--- Exercise objective ---
Every line in the data below that includes "yang" belongs in the answer, copied as it stands.

---------- Input data ----------

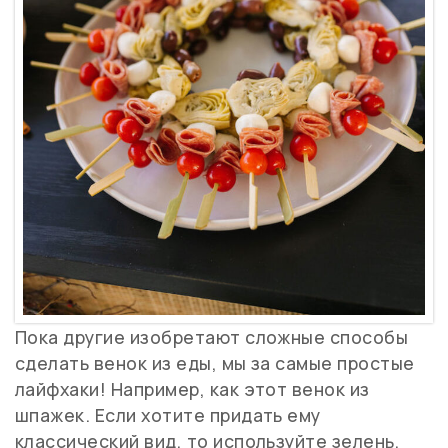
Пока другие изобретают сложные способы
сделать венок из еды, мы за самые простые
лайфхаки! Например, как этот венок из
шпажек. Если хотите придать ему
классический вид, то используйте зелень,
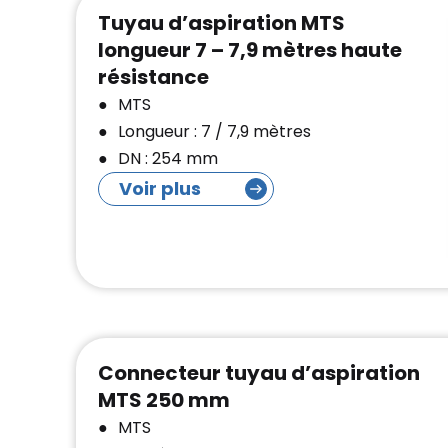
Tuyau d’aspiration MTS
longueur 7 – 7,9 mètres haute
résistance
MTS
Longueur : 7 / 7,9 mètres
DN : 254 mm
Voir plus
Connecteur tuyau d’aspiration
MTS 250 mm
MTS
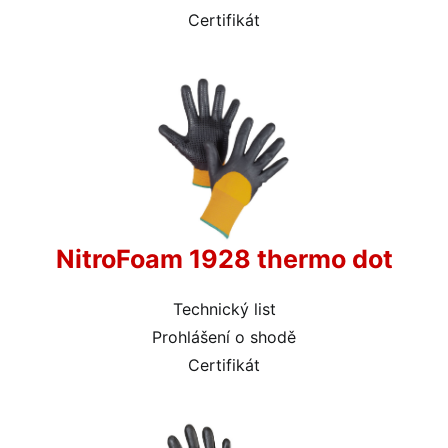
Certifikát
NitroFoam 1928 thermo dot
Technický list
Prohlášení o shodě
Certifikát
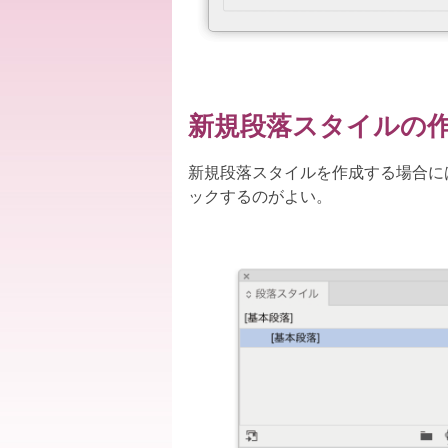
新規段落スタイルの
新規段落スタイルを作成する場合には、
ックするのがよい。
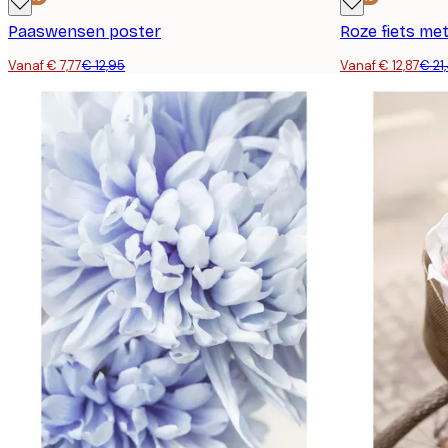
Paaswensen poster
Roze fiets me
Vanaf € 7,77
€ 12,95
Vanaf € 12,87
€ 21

----------
---------- Input data ----------

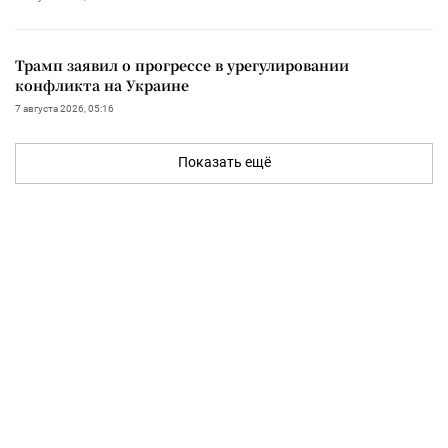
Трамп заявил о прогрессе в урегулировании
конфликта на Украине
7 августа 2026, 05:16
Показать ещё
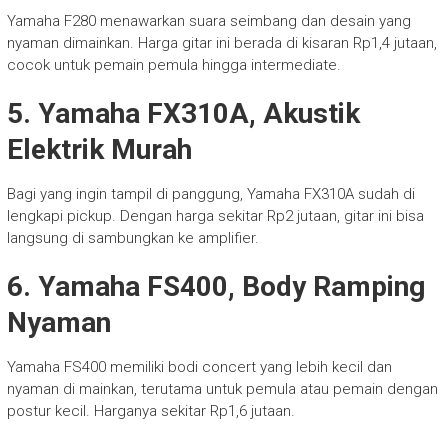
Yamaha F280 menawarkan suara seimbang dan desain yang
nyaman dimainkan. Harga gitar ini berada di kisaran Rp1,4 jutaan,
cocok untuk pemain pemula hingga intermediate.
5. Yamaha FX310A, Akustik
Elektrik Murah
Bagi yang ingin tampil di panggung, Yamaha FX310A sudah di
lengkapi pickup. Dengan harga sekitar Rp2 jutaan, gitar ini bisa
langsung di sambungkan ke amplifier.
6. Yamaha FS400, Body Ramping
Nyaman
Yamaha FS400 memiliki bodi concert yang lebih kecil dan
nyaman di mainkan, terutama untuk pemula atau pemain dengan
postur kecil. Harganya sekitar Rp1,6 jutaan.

----------

--- Written response ---
Yamaha F280 menawarkan suara seimbang dan desain yang
Bagi yang ingin tampil di panggung, Yamaha FX310A sudah di
Yamaha FS400 memiliki bodi concert yang lebih kecil dan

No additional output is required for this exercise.